--- Problem statement ---
The answer must be an exact copy of the records, with no pictures in it.

Records from a data source

*-*-*

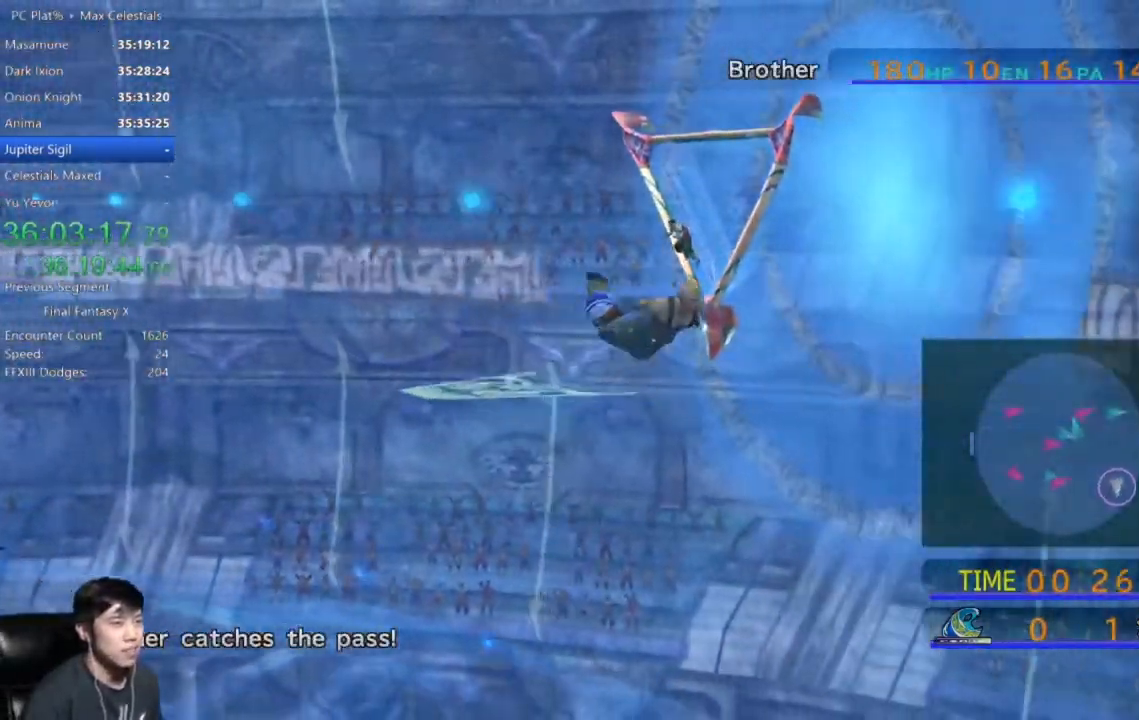
Gameplay with a controller (Xbox layout); each line is a JSON object with the inputs held at the frame after it. "events" lists button and stick changes between this image and that frame as [ms after this image, input, new state], when the widget could be followed in between.
{"buttons": [], "left_stick": "down", "right_stick": "center", "events": []}
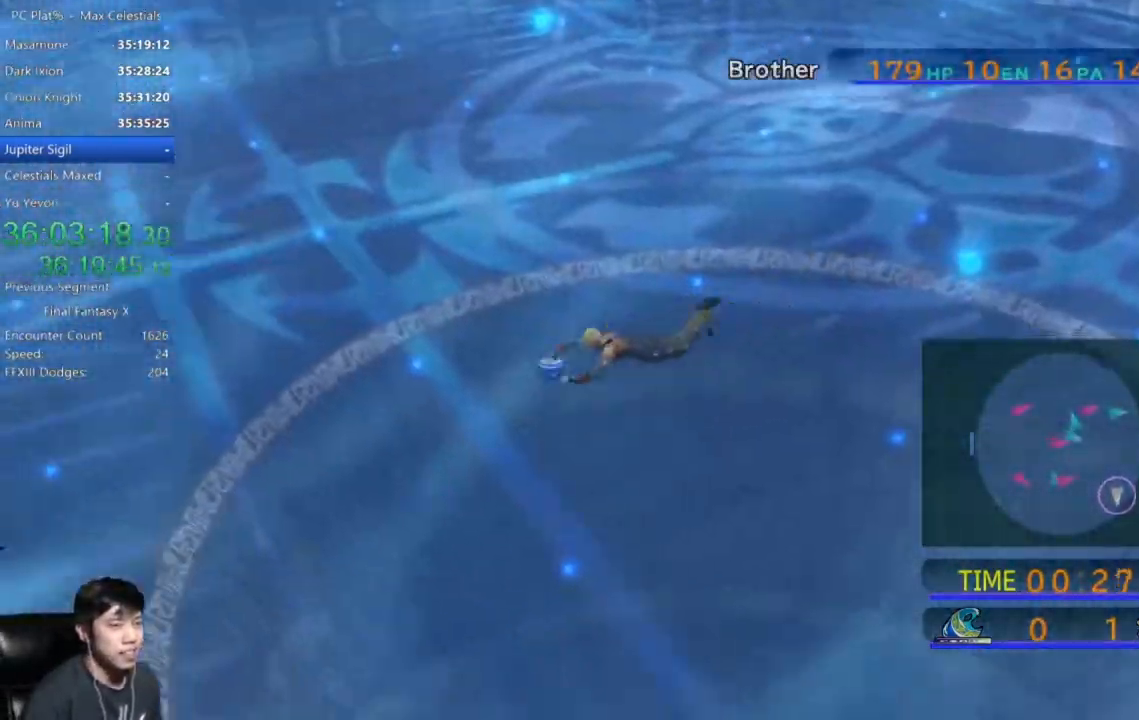
{"buttons": [], "left_stick": "down", "right_stick": "center", "events": []}
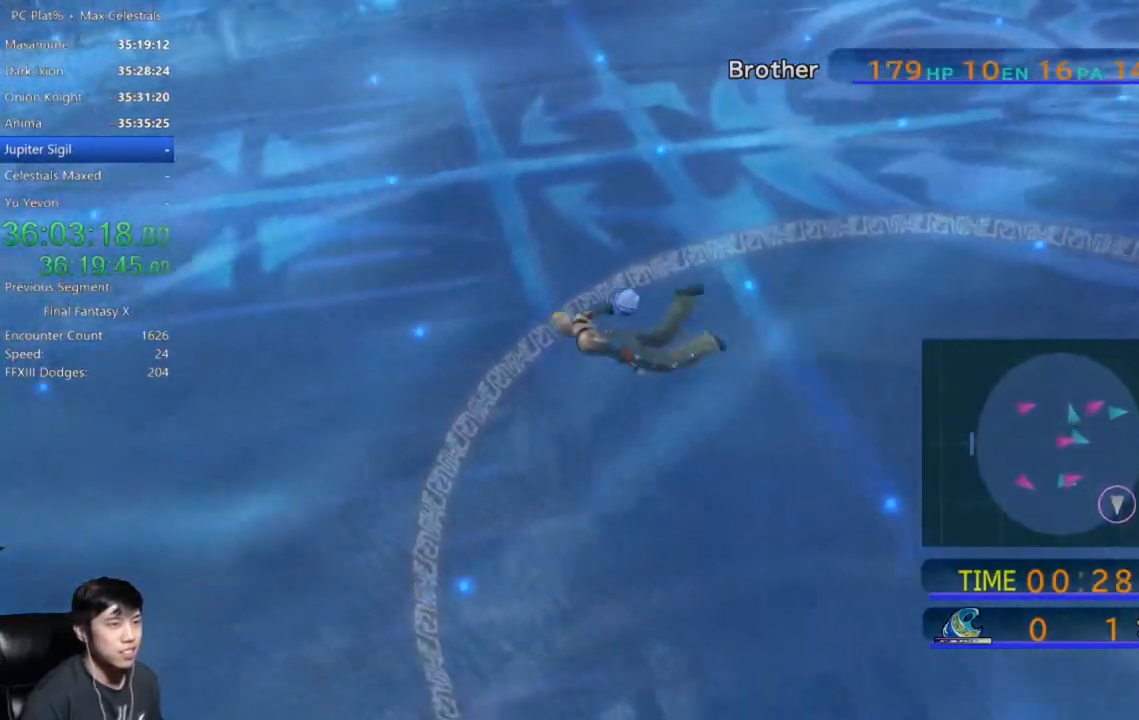
{"buttons": [], "left_stick": "down-left", "right_stick": "center", "events": [[467, "left_stick", "down-left"]]}
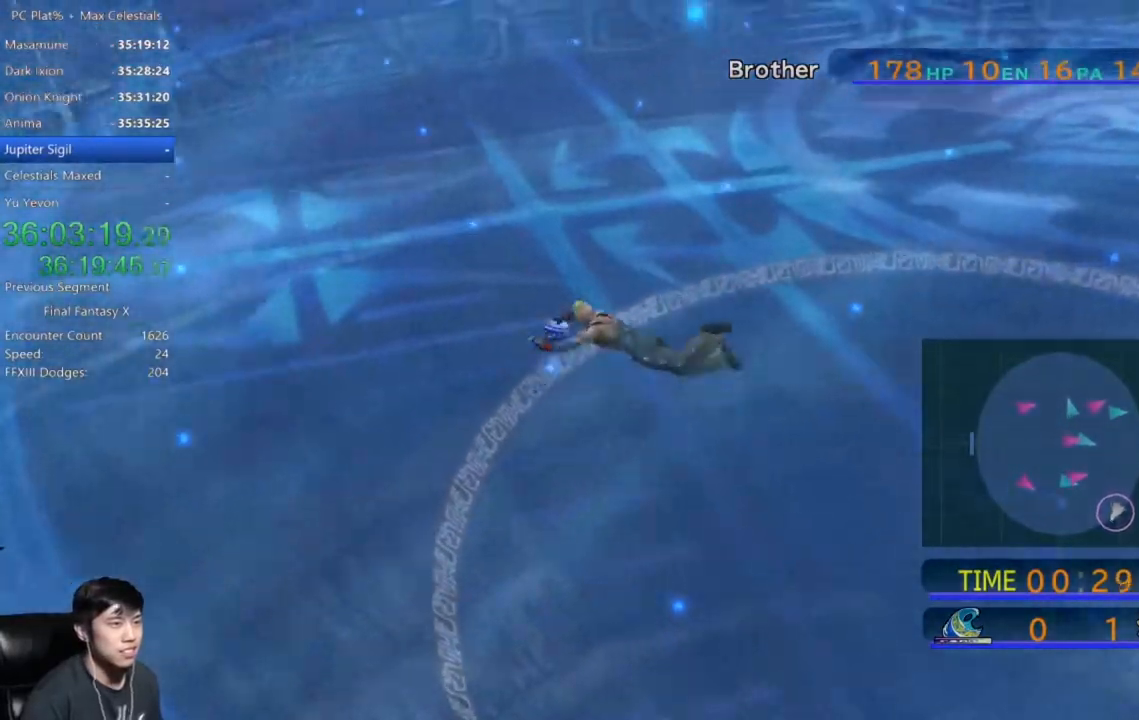
{"buttons": [], "left_stick": "down-left", "right_stick": "center", "events": []}
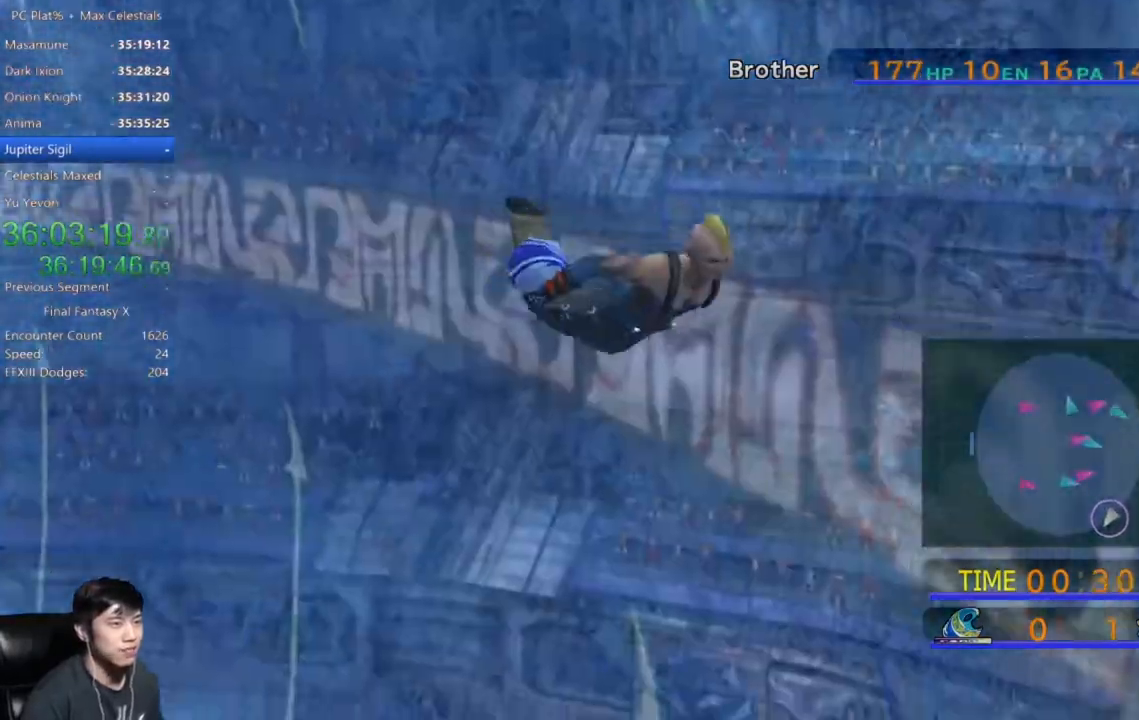
{"buttons": [], "left_stick": "down-left", "right_stick": "center", "events": []}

*-*-*

--- Your solution ---
Gameplay with a controller (Xbox layout); each line is a JSON object with the inputs held at the frame after it. "events" lists button and stick changes between this image and that frame as [ms after this image, input, new state], when the widget could be followed in between.
{"buttons": [], "left_stick": "down", "right_stick": "center", "events": []}
{"buttons": [], "left_stick": "down", "right_stick": "center", "events": []}
{"buttons": [], "left_stick": "down-left", "right_stick": "center", "events": [[467, "left_stick", "down-left"]]}
{"buttons": [], "left_stick": "down-left", "right_stick": "center", "events": []}
{"buttons": [], "left_stick": "down-left", "right_stick": "center", "events": []}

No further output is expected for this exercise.